US regulators have further expanded the scope of AstraZeneca and MSD’s Lynparza to include treatment of patients with BCRA-mutant metastatic breast cancer.

More specifically, the US Food and Drug Administration is allowing the drug’s use to in patients with deleterious or suspected deleterious germline BRCA-mutated (gBRCAm), human epidermal growth factor receptor 2 (HER2)-negative metastatic breast cancer who have been previously treated with chemotherapy in the neoadjuvant, adjuvant or metastatic setting.

Patients with hormone receptor positive (HR+) breast cancer should have been treated with a prior endocrine therapy or be considered inappropriate for endocrine therapy.

Patients are selected for therapy based on an FDA-approved companion diagnostic from Myriad Genetics.

“This new approval for Lynparza makes it the first and only PARP inhibitor approved in metastatic breast cancer, and the only PARP inhibitor approved beyond ovarian cancer,” noted Dave Fredrickson, head of the Oncology Business Unit at AZ.

“This is significant for breast cancer patients, as the identification of BRCA status, in addition to hormone receptor and HER2 status, becomes a potentially critical step in the management of their disease.”

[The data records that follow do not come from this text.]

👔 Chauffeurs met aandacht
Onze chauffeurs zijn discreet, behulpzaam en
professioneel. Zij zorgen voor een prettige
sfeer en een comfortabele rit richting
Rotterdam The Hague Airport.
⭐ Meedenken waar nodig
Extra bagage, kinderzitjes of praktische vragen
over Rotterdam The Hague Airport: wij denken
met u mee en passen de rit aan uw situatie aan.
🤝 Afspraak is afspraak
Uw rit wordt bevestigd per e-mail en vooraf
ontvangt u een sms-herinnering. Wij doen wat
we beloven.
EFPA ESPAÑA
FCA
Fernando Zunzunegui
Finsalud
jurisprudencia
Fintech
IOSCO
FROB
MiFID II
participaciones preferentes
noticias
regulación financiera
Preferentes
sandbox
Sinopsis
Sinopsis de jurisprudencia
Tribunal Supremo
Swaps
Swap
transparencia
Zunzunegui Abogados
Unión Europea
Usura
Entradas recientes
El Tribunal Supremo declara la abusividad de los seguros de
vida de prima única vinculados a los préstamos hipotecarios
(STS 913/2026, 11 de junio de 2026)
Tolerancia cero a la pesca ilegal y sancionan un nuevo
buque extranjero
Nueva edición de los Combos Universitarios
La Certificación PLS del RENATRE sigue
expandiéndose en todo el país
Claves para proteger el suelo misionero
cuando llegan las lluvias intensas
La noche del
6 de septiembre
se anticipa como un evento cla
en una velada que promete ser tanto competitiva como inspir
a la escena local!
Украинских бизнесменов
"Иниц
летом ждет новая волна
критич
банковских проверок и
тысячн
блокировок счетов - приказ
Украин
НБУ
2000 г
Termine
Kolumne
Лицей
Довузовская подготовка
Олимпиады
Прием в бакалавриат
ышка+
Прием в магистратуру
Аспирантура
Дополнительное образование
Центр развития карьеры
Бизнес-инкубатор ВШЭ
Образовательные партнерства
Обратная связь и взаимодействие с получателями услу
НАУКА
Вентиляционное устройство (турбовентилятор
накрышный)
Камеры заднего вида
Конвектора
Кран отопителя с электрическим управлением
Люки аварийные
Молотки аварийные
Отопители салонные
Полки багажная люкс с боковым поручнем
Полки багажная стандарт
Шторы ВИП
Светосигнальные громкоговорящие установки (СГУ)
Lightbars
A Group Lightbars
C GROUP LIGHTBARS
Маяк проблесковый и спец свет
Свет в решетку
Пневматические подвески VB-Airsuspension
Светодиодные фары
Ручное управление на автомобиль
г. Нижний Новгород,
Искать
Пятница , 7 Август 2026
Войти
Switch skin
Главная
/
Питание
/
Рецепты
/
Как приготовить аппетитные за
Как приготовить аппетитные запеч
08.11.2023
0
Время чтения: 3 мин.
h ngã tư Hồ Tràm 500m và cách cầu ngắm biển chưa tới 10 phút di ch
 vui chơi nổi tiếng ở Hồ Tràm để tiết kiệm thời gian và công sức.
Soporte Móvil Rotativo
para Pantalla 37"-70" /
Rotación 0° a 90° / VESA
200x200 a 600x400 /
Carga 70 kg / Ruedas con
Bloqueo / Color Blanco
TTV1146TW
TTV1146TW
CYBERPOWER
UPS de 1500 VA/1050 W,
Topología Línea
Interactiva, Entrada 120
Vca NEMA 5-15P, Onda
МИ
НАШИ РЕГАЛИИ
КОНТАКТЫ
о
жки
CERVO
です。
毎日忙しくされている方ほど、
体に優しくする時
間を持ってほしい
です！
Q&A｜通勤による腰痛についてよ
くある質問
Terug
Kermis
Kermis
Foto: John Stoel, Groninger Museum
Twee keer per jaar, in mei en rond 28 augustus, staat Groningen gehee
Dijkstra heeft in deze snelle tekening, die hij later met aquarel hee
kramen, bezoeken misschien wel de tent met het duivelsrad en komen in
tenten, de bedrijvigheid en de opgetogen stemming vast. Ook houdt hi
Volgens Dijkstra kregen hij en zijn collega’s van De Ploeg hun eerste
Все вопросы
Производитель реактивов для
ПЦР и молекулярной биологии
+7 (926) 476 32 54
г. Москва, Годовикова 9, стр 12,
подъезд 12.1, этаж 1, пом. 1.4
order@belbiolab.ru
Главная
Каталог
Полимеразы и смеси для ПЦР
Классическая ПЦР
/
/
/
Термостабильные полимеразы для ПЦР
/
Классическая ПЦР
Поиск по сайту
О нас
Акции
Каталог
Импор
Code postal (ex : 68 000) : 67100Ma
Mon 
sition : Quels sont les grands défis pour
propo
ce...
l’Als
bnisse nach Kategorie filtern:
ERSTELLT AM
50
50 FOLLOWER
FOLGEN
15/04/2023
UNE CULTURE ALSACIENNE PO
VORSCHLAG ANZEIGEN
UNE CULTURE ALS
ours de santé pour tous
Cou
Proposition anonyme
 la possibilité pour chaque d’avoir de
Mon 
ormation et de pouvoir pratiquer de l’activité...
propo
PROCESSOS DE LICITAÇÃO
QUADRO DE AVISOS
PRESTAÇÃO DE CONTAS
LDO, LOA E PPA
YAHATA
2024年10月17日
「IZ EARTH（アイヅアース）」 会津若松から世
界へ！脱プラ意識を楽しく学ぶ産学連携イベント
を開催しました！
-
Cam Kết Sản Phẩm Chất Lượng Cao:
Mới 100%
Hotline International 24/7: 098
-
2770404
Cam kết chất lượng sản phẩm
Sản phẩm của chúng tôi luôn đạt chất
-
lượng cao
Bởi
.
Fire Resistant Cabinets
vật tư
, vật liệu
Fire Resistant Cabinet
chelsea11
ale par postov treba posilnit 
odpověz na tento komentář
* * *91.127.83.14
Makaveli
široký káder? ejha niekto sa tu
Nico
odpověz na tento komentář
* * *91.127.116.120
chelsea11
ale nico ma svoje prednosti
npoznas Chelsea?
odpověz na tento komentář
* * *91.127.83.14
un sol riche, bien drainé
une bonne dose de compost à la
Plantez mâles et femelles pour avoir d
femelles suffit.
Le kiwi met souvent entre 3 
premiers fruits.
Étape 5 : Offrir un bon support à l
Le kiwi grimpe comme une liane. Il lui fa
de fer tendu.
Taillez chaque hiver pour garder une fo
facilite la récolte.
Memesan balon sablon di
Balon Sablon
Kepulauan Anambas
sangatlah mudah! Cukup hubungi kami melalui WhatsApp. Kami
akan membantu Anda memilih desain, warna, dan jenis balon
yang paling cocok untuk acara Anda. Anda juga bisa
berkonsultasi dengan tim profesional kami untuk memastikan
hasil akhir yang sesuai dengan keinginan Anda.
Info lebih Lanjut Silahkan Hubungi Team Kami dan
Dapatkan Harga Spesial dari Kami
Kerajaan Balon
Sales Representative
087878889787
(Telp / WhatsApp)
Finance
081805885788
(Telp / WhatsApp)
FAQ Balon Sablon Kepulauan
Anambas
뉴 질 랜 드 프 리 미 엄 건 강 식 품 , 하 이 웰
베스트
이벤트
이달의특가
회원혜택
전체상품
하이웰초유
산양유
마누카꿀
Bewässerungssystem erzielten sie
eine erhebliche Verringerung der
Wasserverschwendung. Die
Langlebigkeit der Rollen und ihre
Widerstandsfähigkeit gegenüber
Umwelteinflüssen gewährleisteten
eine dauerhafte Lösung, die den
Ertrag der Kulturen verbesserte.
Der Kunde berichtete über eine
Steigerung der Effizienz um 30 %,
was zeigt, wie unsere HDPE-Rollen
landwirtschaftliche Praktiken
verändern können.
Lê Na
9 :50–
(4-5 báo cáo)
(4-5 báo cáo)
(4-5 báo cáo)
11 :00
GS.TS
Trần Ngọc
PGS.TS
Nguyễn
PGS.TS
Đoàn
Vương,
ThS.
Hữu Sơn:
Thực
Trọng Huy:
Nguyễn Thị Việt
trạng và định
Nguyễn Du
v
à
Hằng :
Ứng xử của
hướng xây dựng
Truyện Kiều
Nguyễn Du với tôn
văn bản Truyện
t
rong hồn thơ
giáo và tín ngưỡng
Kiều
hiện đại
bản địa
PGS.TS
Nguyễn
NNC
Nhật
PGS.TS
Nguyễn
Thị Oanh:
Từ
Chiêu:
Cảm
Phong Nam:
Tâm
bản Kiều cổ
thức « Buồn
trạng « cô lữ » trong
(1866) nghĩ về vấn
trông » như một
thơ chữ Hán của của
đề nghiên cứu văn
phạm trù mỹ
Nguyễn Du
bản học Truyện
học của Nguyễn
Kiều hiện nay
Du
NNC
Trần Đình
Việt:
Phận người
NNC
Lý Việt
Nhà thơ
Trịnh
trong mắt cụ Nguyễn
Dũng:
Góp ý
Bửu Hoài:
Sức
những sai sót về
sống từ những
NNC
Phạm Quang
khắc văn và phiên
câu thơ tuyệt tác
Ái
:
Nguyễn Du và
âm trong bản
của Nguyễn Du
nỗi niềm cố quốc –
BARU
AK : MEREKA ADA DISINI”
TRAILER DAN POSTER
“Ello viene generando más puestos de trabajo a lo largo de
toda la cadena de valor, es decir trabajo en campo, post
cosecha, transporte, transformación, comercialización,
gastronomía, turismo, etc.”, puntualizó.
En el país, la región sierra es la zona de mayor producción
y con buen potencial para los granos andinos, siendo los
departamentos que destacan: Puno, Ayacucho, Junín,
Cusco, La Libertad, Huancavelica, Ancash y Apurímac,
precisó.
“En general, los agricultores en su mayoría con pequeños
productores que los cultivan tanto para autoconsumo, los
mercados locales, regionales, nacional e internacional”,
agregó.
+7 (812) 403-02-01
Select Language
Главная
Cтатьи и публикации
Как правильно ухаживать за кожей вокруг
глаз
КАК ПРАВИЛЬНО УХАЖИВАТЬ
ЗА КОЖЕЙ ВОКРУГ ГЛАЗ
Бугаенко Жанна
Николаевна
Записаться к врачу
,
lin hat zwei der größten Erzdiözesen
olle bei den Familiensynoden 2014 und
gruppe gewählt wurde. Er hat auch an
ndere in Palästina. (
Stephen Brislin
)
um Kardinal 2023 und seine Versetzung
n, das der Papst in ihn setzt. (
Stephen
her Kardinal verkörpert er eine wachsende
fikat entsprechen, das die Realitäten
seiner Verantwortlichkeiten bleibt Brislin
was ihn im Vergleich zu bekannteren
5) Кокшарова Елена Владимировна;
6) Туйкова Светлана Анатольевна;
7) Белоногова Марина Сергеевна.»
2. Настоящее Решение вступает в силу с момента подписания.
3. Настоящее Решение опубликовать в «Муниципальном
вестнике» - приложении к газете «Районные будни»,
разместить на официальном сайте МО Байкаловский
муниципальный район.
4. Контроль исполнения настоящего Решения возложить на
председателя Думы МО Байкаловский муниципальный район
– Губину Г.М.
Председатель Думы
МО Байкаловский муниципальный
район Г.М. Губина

Approval was based on data from the Phase III OlympiAD trial, which showed that patients with HER2-negative germline BRCA1 or BRCA2-mutated breast cancer treated with Lynparza (olaparib) had a 42-percent reduced risk of disease worsening or death compared to those who received chemotherapy.

Also, the objective response rate (ORR) was more than doubled, with 59.9 percent of patients in the Lynparza arm showing response to treatment, compared to 28.8 percent of patients treated with chemotherapy, while no new safety signals were identified.

Olaparib was first developed as a cancer treatment following landmark research by UK scientists at the Breast Cancer Now Research Centre at The Institute of Cancer Research, London in 2005, who showed for the first time that cancer cells with BRCA1 and BRCA2 mutations were very sensitive to PARP inhibitors.

“This important drug can offer around three extra months before the disease progresses compared to chemotherapy – and a better quality of life during that time – which could be invaluable to so many women and their families,” said Fiona Hazell, Director of Policy and Engagement at Breast Cancer Now.

“Having been fast-tracked for approval in the United States, we now look forward to olaparib being submitted to the EMA for licensing in this indication to open the door for future access for UK patients, as well as research to uncover how we can best identify which patients will benefit the most.”

In the US Lynparza is already on the market for the treatment of women with BRCA-mutated, advanced ovarian cancer who have received three or more prior lines of chemotherapy, and for maintenance treatment of certain patients with recurrent epithelial ovarian, fallopian tube or primary peritoneal cancer.